D'après l'extrait sur les procès de Donald Trump, quel montant maximal d'amende risque-t-il dans la procédure civile ouverte lundi ?

EXTRAIT -
^^^^

Il s’agit effectivement d’une situation très particulière, qui révèle les très fortes tensions autour de l’élection présidentielle à venir. Il y a une médiatisation beaucoup plus importante et une exagération des enjeux du côté des républicains autour de ces procès. Elus et militants sont beaucoup plus mobilisés, à la fois sur le procès d’Hunter Biden et sur celui de Donald Trump. Ils tentent de diffuser l’idée d’une cabale et d’une machination orchestrées par les démocrates, qui pour leur part restent discrets à l’égard de ces affaires. Mais il faut bien faire la part des choses : il n’y a pas de symétrie possible entre le procès qui s’est ouvert lundi à l’encontre de Donald Trump, et celui qui vise le fils de Joe Biden, Hunter, qui a débuté ce mardi.

Donald Trump est jugé au civil avec deux de ses fils. Qu’est-ce qui lui est reproché ?

On lui reproche d’avoir fait de fausses déclarations sur la valeur de ses biens pour obtenir un prêt et des assurances à des conditions plus favorables. On estime que cela lui aurait permis de gagner 100 millions de dollars. C’est un cas de crime en col blanc, de fraude. Ce n’est pas la première affaire de la sorte qui touche Donald Trump. En 2017 par exemple, alors qu’il était président, il avait fait l’objet d’une procédure judiciaire pour fraude concernant un projet d’ « université Trump ». Il avait choisi un règlement amiable pour éviter le procès, et avait dû payer 25 millions de dollars.

La différence, c’est que les enjeux politiques sont peut-être plus importants aujourd’hui…

Les enjeux ne sont évidemment pas les mêmes en période d’élection. A l’époque, Donald Trump souhaitait éviter un procès. Aujourd’hui il en fait un moteur pour sa campagne. Dans la procédure qui s’est ouverte lundi, il risque une amende pouvant aller jusqu’à 250 millions de dollars, et une interdiction de posséder des sociétés basées à New York, ce qui serait un gros coup dur, car les entreprises les plus profitables de l’empire Trump sont basées dans cette ville.

En outre, si la peine maximale de 250 millions de dollars était prononcée, il n’en sortirait pas indemne. Certes, il n’ira pas à la banqueroute pour autant, car sa fortune est estimée par Forbes à 2,5 milliards de dollars. Mais jusqu’à présent, ses frais de justice ont été payés par des fonds de campagne. Depuis janvier 2021, il a dépensé 65 millions dans de telles dépenses. Cet argent ne venait pas de sa poche. En l’espèce, les choses pourraient changer, et Donald Trump pourrait être amené à liquider une partie de son patrimoine pour payer l’amende.

Donald Trump sera aussi jugé au pénal dans quatre dossiers. Il doit notamment comparaître à partir du 4 mars devant un tribunal fédéral de Washington, où il est accusé d’avoir tenté d’inverser le résultat de la présidentielle de novembre 2020. Politiquement, c’est au pénal qu’il risque de perdre le plus ?

^^^^

DONNÉES FOURNIES -
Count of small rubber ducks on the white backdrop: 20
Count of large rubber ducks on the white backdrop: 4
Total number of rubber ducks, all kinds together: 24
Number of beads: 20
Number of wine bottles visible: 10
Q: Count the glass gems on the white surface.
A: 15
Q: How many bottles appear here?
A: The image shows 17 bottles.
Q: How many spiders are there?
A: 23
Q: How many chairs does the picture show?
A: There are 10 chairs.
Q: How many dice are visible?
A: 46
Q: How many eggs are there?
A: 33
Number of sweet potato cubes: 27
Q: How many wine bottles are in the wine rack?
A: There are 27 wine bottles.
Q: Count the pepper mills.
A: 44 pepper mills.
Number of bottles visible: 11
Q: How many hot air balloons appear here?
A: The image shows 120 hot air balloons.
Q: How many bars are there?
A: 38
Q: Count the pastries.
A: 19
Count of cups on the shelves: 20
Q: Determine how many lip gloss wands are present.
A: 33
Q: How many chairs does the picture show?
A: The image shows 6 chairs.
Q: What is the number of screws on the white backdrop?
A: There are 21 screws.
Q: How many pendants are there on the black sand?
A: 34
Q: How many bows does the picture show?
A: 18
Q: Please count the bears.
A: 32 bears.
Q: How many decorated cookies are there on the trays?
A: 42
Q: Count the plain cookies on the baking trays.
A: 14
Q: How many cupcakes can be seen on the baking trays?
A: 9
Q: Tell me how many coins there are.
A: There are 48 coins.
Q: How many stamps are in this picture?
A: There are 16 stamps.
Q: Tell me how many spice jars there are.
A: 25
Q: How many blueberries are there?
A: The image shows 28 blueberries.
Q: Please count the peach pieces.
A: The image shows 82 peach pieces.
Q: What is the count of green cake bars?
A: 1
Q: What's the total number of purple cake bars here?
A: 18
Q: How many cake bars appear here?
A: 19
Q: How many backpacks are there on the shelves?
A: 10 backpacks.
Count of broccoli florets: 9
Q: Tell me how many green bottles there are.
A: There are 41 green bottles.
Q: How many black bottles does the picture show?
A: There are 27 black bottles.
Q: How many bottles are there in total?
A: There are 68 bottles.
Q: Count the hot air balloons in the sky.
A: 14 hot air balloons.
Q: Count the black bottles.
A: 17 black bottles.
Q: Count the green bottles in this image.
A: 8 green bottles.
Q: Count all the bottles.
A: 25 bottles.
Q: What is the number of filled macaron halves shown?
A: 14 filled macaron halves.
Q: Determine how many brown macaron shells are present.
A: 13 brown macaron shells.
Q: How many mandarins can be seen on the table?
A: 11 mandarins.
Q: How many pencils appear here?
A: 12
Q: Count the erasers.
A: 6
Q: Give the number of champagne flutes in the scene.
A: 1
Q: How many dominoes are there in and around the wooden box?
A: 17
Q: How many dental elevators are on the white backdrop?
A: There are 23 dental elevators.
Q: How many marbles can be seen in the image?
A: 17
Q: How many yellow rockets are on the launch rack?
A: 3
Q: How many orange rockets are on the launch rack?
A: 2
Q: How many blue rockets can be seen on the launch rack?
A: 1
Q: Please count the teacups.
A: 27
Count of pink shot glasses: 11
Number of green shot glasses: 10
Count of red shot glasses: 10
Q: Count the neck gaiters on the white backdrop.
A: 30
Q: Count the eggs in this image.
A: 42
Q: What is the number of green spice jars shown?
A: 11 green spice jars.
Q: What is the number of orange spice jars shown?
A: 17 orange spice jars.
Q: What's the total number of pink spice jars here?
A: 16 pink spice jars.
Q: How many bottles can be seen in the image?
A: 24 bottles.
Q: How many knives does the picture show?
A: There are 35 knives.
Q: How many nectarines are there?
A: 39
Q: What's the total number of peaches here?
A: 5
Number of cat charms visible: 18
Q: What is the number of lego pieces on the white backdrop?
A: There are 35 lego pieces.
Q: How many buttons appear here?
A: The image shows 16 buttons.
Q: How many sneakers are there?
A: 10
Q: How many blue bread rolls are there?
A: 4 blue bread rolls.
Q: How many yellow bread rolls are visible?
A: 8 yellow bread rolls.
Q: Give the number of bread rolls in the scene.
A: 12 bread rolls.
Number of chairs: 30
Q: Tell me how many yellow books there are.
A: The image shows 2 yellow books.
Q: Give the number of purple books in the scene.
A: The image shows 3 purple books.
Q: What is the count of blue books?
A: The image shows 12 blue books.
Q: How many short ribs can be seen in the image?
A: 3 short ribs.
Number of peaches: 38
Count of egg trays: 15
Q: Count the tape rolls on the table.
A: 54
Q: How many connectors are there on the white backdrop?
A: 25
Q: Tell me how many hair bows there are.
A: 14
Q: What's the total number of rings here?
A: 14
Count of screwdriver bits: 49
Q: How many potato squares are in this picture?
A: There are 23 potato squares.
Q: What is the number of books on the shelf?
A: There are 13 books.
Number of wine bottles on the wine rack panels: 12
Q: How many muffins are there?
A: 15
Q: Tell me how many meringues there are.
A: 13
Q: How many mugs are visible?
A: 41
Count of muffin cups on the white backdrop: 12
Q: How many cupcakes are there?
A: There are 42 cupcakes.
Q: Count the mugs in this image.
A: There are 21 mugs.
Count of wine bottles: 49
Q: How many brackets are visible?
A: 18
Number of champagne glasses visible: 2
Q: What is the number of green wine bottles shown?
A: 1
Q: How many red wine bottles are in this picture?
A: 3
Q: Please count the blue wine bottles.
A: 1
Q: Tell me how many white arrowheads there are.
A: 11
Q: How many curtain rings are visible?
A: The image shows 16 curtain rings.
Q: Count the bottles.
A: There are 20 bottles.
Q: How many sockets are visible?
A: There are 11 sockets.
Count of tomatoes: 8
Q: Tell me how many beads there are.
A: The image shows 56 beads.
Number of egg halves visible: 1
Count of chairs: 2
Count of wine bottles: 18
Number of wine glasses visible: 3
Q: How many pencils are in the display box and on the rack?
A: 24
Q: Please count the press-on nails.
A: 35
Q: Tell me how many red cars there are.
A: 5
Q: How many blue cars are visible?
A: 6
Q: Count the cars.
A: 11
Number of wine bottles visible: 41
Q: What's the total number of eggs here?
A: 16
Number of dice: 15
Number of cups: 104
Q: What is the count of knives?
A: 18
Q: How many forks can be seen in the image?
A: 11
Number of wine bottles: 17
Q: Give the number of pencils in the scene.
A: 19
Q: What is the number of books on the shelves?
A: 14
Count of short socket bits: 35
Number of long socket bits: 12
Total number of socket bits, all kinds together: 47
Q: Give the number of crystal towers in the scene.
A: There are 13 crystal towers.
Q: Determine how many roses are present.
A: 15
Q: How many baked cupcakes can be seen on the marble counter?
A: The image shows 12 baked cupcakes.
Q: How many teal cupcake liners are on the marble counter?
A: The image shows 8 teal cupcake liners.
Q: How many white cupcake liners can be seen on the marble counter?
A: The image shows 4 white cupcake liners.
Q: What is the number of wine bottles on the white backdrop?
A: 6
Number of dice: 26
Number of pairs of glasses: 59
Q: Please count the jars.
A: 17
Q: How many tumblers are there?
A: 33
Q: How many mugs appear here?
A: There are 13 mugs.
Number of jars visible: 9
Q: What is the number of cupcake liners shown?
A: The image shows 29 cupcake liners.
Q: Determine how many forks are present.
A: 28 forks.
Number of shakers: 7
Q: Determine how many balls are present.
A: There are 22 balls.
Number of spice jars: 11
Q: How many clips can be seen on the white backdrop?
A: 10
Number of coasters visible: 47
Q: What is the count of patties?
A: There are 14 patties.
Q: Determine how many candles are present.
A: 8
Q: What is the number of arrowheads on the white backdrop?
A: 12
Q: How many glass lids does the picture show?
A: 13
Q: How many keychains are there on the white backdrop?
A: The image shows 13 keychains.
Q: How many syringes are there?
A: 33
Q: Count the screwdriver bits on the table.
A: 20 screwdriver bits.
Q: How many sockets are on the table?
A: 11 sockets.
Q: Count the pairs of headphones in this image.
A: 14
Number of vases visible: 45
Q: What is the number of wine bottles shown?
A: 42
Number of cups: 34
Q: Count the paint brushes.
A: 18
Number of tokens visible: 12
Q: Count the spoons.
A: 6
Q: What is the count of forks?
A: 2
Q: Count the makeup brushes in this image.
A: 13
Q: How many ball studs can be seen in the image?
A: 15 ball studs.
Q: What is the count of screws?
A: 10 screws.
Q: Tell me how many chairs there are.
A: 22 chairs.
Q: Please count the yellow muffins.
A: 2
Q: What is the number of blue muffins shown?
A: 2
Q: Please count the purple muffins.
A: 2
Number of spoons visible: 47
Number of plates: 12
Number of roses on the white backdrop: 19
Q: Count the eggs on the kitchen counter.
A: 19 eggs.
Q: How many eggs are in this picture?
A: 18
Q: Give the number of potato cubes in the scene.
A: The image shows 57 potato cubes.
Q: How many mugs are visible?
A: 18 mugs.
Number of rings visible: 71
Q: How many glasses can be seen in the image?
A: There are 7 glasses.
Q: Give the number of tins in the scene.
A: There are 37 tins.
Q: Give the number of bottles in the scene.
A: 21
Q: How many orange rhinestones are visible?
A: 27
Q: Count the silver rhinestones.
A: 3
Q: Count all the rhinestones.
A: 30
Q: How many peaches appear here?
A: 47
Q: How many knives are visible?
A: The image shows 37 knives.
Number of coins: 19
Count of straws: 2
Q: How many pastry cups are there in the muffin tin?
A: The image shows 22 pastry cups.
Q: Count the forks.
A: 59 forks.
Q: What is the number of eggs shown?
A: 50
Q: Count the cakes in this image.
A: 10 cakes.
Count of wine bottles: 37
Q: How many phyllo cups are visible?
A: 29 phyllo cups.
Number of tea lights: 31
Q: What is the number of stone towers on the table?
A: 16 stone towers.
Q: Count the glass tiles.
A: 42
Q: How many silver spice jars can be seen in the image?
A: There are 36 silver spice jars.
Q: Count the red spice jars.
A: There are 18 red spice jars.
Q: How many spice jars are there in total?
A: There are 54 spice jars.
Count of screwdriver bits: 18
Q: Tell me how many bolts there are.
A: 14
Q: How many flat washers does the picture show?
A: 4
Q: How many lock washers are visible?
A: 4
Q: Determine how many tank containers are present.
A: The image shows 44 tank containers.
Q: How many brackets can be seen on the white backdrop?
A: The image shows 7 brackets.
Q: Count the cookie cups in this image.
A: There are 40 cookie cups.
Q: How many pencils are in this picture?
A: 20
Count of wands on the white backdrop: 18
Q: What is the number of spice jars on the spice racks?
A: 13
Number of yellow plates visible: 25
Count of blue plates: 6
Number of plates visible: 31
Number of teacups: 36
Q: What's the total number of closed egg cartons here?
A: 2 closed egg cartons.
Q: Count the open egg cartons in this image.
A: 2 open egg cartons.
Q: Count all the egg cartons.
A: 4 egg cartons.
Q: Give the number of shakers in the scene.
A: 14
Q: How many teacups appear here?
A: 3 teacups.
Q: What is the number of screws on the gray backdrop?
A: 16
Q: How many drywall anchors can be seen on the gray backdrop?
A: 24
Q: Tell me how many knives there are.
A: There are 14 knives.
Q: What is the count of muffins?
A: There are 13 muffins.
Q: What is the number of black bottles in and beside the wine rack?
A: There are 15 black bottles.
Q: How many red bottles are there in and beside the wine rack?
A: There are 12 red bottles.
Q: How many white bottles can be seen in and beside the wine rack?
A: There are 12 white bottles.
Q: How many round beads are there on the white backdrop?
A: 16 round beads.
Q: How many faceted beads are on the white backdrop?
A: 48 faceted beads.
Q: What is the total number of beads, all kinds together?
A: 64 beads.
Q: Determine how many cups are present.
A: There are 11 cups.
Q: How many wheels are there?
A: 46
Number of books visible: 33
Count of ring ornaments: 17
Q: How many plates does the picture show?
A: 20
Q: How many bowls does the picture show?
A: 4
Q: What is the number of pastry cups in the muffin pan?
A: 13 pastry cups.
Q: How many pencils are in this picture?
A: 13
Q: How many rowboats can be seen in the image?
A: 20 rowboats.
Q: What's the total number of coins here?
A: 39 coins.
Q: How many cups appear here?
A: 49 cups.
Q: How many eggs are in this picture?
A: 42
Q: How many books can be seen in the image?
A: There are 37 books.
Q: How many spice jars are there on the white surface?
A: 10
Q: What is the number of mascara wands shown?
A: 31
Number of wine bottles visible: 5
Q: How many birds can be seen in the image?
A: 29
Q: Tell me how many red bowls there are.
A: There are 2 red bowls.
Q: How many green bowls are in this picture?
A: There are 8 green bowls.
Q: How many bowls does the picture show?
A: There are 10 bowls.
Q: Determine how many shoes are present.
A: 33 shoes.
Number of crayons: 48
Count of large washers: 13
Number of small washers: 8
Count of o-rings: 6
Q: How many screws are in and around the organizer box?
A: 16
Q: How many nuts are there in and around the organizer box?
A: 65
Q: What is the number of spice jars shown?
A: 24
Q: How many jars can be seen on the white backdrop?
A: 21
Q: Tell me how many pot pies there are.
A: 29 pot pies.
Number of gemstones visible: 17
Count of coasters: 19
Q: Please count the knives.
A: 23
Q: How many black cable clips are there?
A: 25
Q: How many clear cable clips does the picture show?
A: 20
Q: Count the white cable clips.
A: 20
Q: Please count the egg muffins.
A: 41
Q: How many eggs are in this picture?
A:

^^^^

RÉSULTAT ATTENDU -
Jusqu'à 250 millions de dollars.